Why should a system be aware of anything? No need to bring consciousness into it. Entropy as a statistical concept was defined in post #2, and this logic should lead you to why entropy tends to increase- if you put a system in a low entropy state then there are only a few microstates corresponding to whatever macrostate you have. But atoms in a gas or solid are always interacting, colliding and transferring energy to each other. This happens so much that over some time, the entropy will increase to the point where there are many microstates corresponding to whatever macrostate you have.

It's a purely statistical result, if you start with 100 bottles of beer on the wall and then leave them in a storm, after a while you're going to have much less than 100. The macrostate of "all bottles still on the wall" corresponds to a single microstate "bottle 1 on the wall, bottle 2 on the wall... bottle 100 on the wall", and your system entropy is kb*log(1) = 0.

After 50 have blown off, your new macrostate "50 bottles left on the wall" corresponds to quite a lot of microstates. Bottles 1 through 50 may have fallen off. Bottles 1 through 49, plus bottle 51 may have fallen off. My maths is awful but I'd briefly guess that "100 choose 50" is the number of microstates of this new macrostate, so your new entropy is 66*k_B.

Obviously this example is pretty awful because there is a clear tendency for bottles to fall rather than get picked back up and replaced. But in a system of gas particles, or a set of paramagnets or all the standard examples, there is no macroscopic object (like the wind) forcing the bottles off the wall- just microscopic interactions which are completely random. And yet the system's macrostate will drift towards one with more and more corresponding microstates, so that entropy increases.

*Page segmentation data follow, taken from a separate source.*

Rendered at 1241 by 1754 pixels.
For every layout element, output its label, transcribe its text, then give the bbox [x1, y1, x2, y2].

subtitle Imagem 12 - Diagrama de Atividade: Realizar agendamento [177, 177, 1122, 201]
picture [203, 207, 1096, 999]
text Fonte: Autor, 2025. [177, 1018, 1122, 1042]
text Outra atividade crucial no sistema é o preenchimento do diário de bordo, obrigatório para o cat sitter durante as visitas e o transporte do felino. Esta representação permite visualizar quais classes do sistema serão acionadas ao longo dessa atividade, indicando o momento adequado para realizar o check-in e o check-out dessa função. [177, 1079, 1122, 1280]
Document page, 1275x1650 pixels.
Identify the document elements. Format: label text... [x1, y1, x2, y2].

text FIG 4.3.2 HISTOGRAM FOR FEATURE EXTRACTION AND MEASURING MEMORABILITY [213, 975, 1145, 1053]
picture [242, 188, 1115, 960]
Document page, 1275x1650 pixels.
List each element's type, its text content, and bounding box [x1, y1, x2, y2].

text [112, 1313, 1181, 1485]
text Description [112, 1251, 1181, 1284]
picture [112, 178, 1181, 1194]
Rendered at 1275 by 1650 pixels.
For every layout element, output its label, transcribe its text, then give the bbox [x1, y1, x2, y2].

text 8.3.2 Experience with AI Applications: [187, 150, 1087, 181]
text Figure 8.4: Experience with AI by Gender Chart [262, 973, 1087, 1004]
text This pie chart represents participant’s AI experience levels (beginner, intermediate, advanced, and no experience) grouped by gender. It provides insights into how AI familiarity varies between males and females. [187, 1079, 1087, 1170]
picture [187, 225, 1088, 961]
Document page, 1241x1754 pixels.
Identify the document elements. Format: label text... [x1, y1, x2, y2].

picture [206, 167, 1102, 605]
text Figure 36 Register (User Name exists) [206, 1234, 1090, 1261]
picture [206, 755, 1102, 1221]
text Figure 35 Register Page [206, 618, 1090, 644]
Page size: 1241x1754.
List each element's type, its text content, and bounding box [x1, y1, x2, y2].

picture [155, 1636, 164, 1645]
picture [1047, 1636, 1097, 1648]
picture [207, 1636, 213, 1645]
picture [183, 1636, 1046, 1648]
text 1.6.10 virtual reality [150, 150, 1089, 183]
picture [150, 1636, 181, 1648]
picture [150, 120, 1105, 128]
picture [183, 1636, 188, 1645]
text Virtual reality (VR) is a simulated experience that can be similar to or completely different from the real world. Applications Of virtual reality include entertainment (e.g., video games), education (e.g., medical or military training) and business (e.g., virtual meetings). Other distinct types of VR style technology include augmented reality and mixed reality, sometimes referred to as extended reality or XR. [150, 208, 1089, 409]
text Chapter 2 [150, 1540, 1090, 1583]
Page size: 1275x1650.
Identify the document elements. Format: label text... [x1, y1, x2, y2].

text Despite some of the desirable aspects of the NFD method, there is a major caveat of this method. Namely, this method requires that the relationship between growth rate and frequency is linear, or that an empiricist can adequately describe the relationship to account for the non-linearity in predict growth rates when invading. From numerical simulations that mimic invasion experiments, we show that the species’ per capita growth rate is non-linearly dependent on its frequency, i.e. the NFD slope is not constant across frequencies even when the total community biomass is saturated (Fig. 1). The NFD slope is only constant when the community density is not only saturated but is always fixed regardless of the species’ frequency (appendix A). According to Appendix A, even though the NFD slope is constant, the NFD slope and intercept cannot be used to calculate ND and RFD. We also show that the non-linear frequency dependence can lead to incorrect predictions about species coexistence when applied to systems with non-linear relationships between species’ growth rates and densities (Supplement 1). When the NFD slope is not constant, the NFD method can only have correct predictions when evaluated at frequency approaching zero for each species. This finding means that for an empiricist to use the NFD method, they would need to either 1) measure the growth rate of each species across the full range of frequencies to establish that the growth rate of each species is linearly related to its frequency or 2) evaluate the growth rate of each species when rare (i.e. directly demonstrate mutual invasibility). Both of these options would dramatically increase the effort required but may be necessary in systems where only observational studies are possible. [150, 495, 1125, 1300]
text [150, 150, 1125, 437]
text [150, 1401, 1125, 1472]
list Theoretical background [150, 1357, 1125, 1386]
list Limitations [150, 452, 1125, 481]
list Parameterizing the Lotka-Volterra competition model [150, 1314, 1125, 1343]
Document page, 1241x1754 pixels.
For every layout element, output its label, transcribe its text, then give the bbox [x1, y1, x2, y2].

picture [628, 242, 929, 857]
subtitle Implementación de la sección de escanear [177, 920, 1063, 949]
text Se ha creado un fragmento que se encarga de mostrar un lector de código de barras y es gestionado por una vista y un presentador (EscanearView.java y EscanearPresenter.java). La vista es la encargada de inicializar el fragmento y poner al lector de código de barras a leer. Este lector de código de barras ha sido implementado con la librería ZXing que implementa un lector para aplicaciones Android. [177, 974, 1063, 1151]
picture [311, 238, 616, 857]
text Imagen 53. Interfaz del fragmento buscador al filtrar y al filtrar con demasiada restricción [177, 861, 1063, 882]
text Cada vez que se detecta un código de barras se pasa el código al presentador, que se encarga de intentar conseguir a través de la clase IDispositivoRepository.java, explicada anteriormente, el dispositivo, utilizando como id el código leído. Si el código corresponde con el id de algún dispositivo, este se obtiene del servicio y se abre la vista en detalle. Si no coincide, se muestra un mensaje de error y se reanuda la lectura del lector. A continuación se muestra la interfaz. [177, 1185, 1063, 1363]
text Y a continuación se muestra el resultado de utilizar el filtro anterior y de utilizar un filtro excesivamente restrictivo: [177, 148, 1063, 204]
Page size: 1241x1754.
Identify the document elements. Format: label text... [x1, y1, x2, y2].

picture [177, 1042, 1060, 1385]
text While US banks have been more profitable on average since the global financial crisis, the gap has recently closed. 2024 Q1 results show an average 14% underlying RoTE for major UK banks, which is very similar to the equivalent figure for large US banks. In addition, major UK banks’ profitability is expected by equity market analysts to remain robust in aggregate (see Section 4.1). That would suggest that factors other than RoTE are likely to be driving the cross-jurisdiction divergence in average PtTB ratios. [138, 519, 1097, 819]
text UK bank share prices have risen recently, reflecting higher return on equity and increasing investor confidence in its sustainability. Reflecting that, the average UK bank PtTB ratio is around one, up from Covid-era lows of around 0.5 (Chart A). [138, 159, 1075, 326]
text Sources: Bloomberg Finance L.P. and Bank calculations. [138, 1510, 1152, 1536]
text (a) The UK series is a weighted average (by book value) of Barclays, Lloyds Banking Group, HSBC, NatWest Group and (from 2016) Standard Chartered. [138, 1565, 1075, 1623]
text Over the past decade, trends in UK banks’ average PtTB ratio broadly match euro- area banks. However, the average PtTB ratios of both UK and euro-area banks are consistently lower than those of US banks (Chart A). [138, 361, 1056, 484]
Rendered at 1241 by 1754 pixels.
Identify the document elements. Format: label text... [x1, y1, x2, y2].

The more I think about it, the worse that example was

 

[Mordred]

definition #2 is good but not easily understood, take my situation of having to explain entropy to new apprentice boiler operators or instrumentation techs. Thats where I found the definition I posted most useful. Granted this is a scientific forum, however that does not mean we cannot simplify a definition so that it is easily understood by the layman regardless of field of academic study.

 

[mikeph]

I'm not sure I agree with that article. Entropy is not heat capacity; it is the amount of heat per kelvin that is not available to do useful work. If your system has half the molecules at 100K and half at 200K then its entropy is lower than a system with all its molecules at 150K. That is because there are fewer microstates corresponding to the nonuniform case than there are to the uniform case. And, as a result, the nonuniform system can do more useful work than the uniform system because a system in thermal equilibrium is in a state of maximum entropy/minimum free energy.

 

[bcrelling]

Laymans explanation:

If you do a really bad fart, it's almost certain that everyone in the room will smell it!
Because...
The fart invariably diffuses.
Because...
The are many permutations of ways the fart in the room can exist in a diffuse state compared to the eventuallities where the fart stays in clumped together.

The fart diffuses because of entropy.
Entropy increases with time.
Therefore...
Leave the room quickly after farting.